L’IDFA è l’identificativo che, di fatto, ha sostituito l’UDID e che garantisce una maggiore tutela della privacy. Con questo identificativo, è possibile riconoscere in modo univoco e anonimo ogni utente e ogni dispositivo utilizzato. Questo sistema viene offerto da Apple per consentire l’invio di pubblicità mirata, come recita la clausola 3.3.12:

Tu e le tue applicazioni (e qualsiasi terzo con il quale hai stipulato  un contratto per scopi pubblicitari) potete utilizzare l’Advertising Identifier, e tutte le informazioni ottenute attraverso questo servizio, al solo scopo di offrire pubblicità

Le app bocciate sono quindi quelle che utilizzato questo identificatore, senza includere alcuna funzionalità di annunci pubblicitari.

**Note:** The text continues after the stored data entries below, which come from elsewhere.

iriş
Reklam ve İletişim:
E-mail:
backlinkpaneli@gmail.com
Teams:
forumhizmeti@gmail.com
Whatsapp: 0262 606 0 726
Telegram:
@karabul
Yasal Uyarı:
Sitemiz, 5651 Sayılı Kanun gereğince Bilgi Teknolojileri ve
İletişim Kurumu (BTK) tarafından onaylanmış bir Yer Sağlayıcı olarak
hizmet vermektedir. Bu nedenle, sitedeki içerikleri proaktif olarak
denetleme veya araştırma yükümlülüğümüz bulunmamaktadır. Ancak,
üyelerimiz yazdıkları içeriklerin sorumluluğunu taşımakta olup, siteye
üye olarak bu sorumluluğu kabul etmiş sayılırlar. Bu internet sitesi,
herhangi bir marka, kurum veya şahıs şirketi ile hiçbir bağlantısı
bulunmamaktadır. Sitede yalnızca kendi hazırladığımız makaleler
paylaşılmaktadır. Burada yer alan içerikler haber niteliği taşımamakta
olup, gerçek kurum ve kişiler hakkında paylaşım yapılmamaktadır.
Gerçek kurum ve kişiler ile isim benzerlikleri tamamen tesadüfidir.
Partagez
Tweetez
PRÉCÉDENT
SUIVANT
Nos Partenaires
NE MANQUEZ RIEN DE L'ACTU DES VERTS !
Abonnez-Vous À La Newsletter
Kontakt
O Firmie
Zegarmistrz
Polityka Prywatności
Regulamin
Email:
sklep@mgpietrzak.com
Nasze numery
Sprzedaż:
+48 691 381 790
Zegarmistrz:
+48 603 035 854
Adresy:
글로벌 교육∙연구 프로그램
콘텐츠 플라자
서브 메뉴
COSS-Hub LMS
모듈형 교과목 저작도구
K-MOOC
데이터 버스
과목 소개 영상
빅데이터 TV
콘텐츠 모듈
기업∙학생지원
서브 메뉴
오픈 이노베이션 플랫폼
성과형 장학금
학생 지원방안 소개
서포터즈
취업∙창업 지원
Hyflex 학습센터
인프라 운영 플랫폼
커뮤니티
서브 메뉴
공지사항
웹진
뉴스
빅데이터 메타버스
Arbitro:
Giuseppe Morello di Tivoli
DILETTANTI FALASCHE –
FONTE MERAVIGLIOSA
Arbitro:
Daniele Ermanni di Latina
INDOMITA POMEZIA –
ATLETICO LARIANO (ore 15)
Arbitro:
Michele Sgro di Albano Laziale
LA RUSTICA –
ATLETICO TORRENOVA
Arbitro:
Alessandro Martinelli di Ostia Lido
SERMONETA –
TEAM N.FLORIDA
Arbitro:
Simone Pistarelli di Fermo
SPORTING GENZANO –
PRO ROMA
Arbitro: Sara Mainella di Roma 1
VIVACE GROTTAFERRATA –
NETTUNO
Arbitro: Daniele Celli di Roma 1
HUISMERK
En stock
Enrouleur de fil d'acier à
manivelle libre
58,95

Secondo alcuni, la decisione di Apple non è stata presa per salvaguardare la privacy degli utenti, visto che le informazioni sono comunque anonime, ma per potenziare iAd, un servizio di pubblicità mobile che non è mai decollato. Oppure, Apple vuole evitare che servizi come PayPal possano accedere alle informazioni degli utenti, visto che sono ora integrati in diverse app che sfruttano l’identificativo senza diffondere pubblicità.

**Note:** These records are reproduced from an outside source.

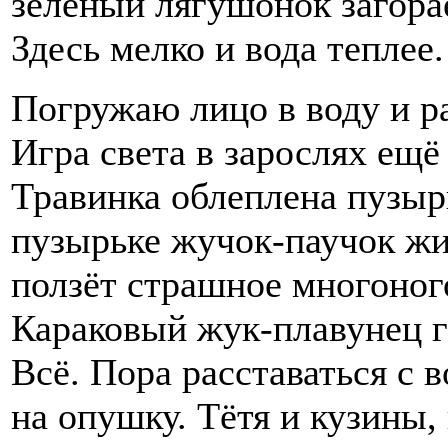
зелёный лягушонок загорае
Здесь мелко и вода теплее.
Погружаю лицо в воду и р
Игра света в зарослях ещё
Травинка облеплена пузыр
пузырьке жучок-паучок жи
ползёт страшное многоног
Караковый жук-плавунец г
Всё. Пора расставаться с
на опушку. Тётя и кузины,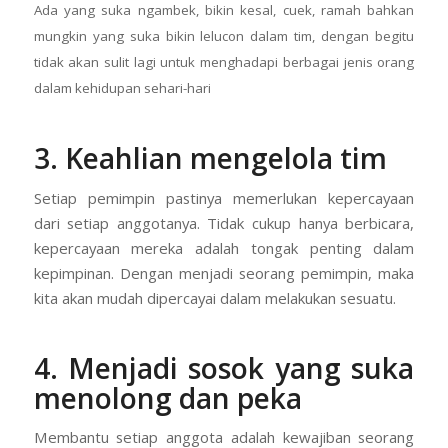
Ada yang suka ngambek, bikin kesal, cuek, ramah bahkan
mungkin yang suka bikin lelucon dalam tim, dengan begitu
tidak akan sulit lagi untuk menghadapi berbagai jenis orang
dalam kehidupan sehari-hari
3. Keahlian mengelola tim
Setiap pemimpin pastinya memerlukan kepercayaan
dari setiap anggotanya. Tidak cukup hanya berbicara,
kepercayaan mereka adalah tongak penting dalam
kepimpinan. Dengan menjadi seorang pemimpin, maka
kita akan mudah dipercayai dalam melakukan sesuatu.
4. Menjadi sosok yang suka
menolong dan peka
Membantu setiap anggota adalah kewajiban seorang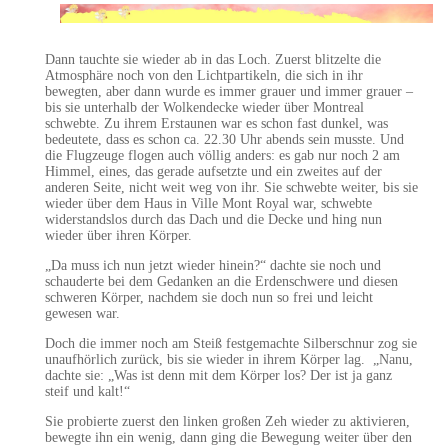
Dann tauchte sie wieder ab in das Loch. Zuerst blitzelte die
Atmosphäre noch von den Lichtpartikeln, die sich in ihr
bewegten, aber dann wurde es immer grauer und immer grauer –
bis sie unterhalb der Wolkendecke wieder über Montreal
schwebte. Zu ihrem Erstaunen war es schon fast dunkel, was
bedeutete, dass es schon ca. 22.30 Uhr abends sein musste. Und
die Flugzeuge flogen auch völlig anders: es gab nur noch 2 am
Himmel, eines, das gerade aufsetzte und ein zweites auf der
anderen Seite, nicht weit weg von ihr. Sie schwebte weiter, bis sie
wieder über dem Haus in Ville Mont Royal war, schwebte
widerstandslos durch das Dach und die Decke und hing nun
wieder über ihren Körper.
„Da muss ich nun jetzt wieder hinein?“ dachte sie noch und
schauderte bei dem Gedanken an die Erdenschwere und diesen
schweren Körper, nachdem sie doch nun so frei und leicht
gewesen war.
Doch die immer noch am Steiß festgemachte Silberschnur zog sie
unaufhörlich zurück, bis sie wieder in ihrem Körper lag. „Nanu,
dachte sie: „Was ist denn mit dem Körper los? Der ist ja ganz
steif und kalt!“
Sie probierte zuerst den linken großen Zeh wieder zu aktivieren,
bewegte ihn ein wenig, dann ging die Bewegung weiter über den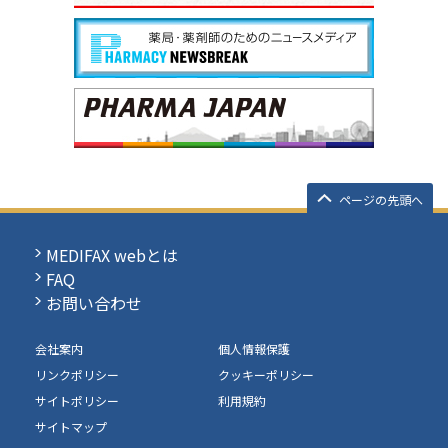
ページの先頭へ
MEDIFAX webとは
FAQ
お問い合わせ
会社案内
個人情報保護
リンクポリシー
クッキーポリシー
サイトポリシー
利用規約
サイトマップ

Ma una mossa di questo tipo potrebbe rivelarsi un boomerang per Apple, sempre più chiusa nella sua piattaforma. C’è anche chi dice che – probabilmente – Apple potrebbe voler spingere gli inserzionisti a passare dal CPI (cost per install) al CPC (costo per clic), e per farlo avrebbe deciso di far valere la clausola di cui abbiamo parlato. Proprio sfruttando il CPI, infatti, alcune app “costringono” l’utente a cliccare su un banner che apre direttamente l’App Store per l’installazione di un’altra app specifica, e questo potrebbe falsare il ranking delle applicazioni presenti sullo store.

In ogni caso, sembra che Apple stia ragionando in modo moto soft con gli sviluppatori, proprio perchè l’unico obiettivo sarebbe quello di evitare quanto appena detto nelle ultime righe.